In the case of both quality managers and directors, quality and development experts must be able to read a company's strategy, use it as a tool rather than just to frame and hang on a wall, and create KPIs on its basis. A culture of continuous development is better understood when strategic goals are integrated with daily management and are comprehended at employee level in terms of their own tasks and the organizational structure. This increases the holistic understanding of relationships between high-level issues: quality, leadership, operating models and expertise are crystallized in day-to-day management.
The development and management of processes is a sub-area of holistic, quality-based thinking. A successful quality manager is also familiar with quality management interfaces. Meeting the challenges presented by process management, quality management and organizational structures helps to build the big picture. In addition, processes must be viewed from the perspective of the customer and service quality: what kind of process is experienced by the customer and how does he or she experience operational quality and service production.
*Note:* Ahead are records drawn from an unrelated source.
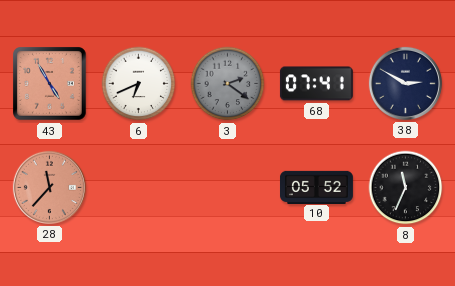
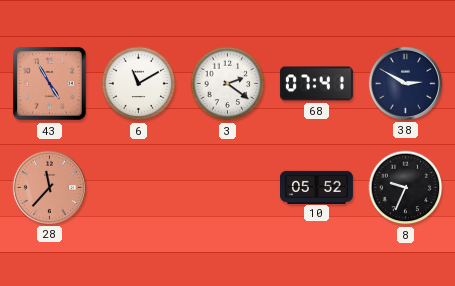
6: 6:41 -> 11:10
3 dial: grey -> white
8: 11:34 -> 9:34
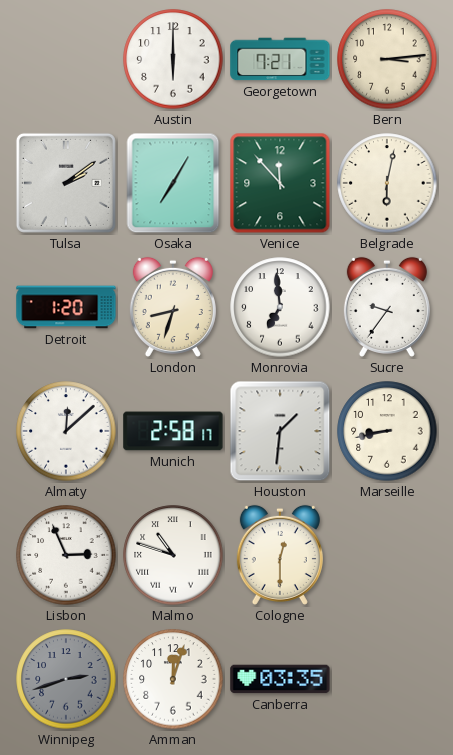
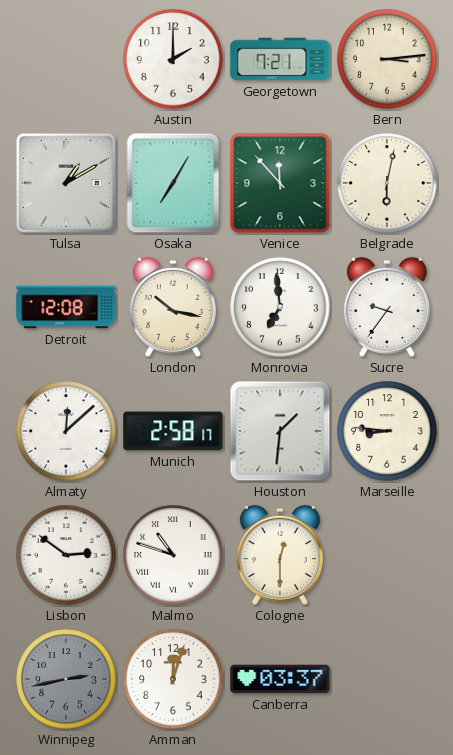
Austin: 6:00 -> 2:00
Tulsa: 2:09 -> 1:10
Detroit: 1:20 -> 12:08
London: 8:33 -> 10:17
Marseille: 8:43 -> 8:46
Lisbon: 2:56 -> 2:51
Winnipeg: 2:42 -> 2:43
Canberra: 03:35 -> 03:37
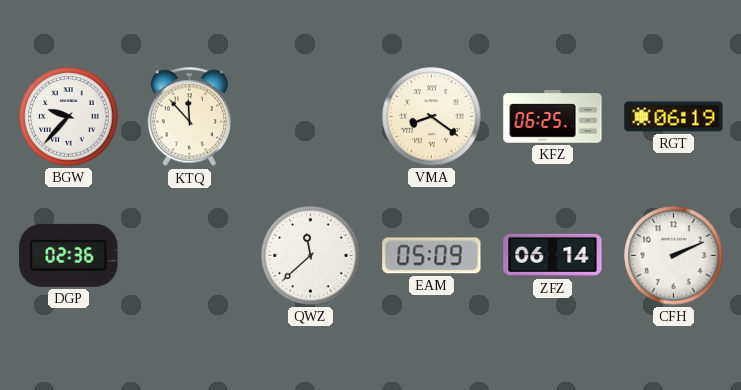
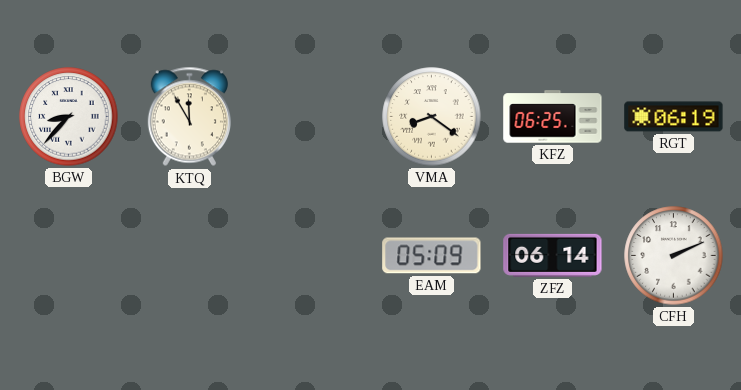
BGW: 9:37 -> 8:37
KTQ: 11:53 -> 11:55
DGP: 02:36 -> none
QWZ: 11:38 -> none
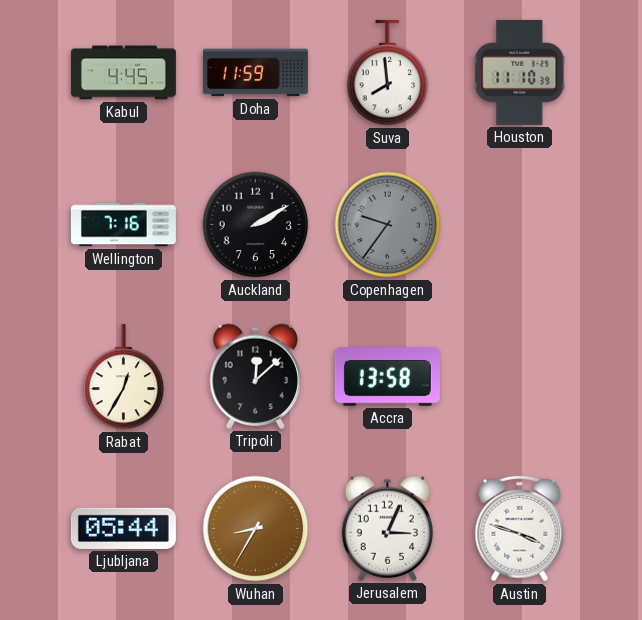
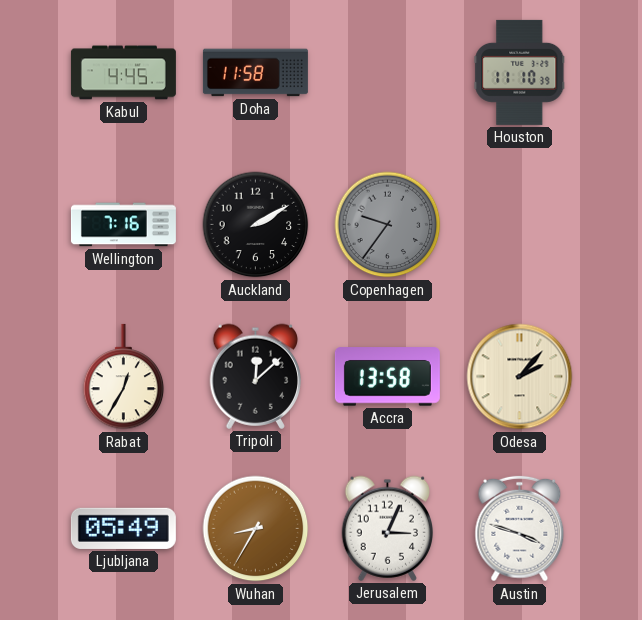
Doha: 11:59 -> 11:58
Suva: 7:59 -> none
Odesa: none -> 2:07
Ljubljana: 05:44 -> 05:49
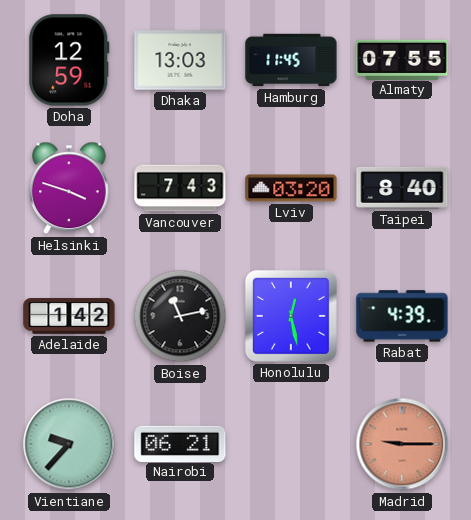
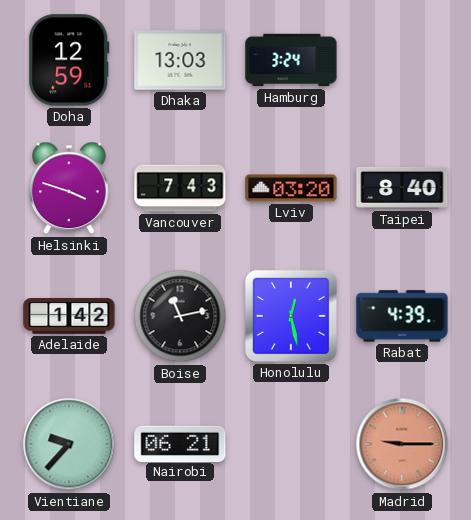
Hamburg: 11:45 -> 3:24
Almaty: 07:55 -> none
Lean principles can be applied to the management of almost any product or service-based business organization. An organization led on the basis of Lean principles is constantly evolving: processes do not become outworn and staff retain strong expertise and problem-solving skills.
Lean is a concept based on research into the competitiveness of automotive companies, conducted at MIT at the end of the 1980s. The aim was to find out why the Japanese automotive industry was more profitable and making better cars than American and European companies. The research team found similar practices and behaviors among the Japanese companies, from which it created the Lean concept.
One of the basic principles of Lean involves a focus on reducing waste and increasing value adding work."
Lean can be defined, for example, as a management system based on the standardization of work and its systematic and continuous development thereafter. It is not a management system for the automotive industry only; the same practices and behaviors can also be found in other successful companies. The key issue is to understand the nature of Lean as a management and development system.
One of the basic principles of Lean involves a focus on reducing waste and increasing value adding work, which is defined as including only work that generates value for the customer.
Above all, it concerns what can be learned from current practices and how they can be systematically developed to meet set goals.
The starting point for development is benefits generated for the customer, i.e. fulfillment of the customer's needs and the organization’s performance as shown by key indicators. Results and customer satisfaction can only be improved by choosing where the available resources will be directed and how things can be done more rationally than before – by developing processes. Another fundamental issue is to continually improve at all organizational levels, with the involvement of the entire staff. These core elements are, without a doubt, the drivers of the successful roll-out of Lean Six Sigma.
The goal of LSS is smarter and more flexible operations, efficiency, productivity and the reduction of waste, a safe work environment, well-being and satisfaction, and financial savings and the opportunity to earn more. In short, LSS involves the ability to achieve one’s goals and succeed in a changing competitive field.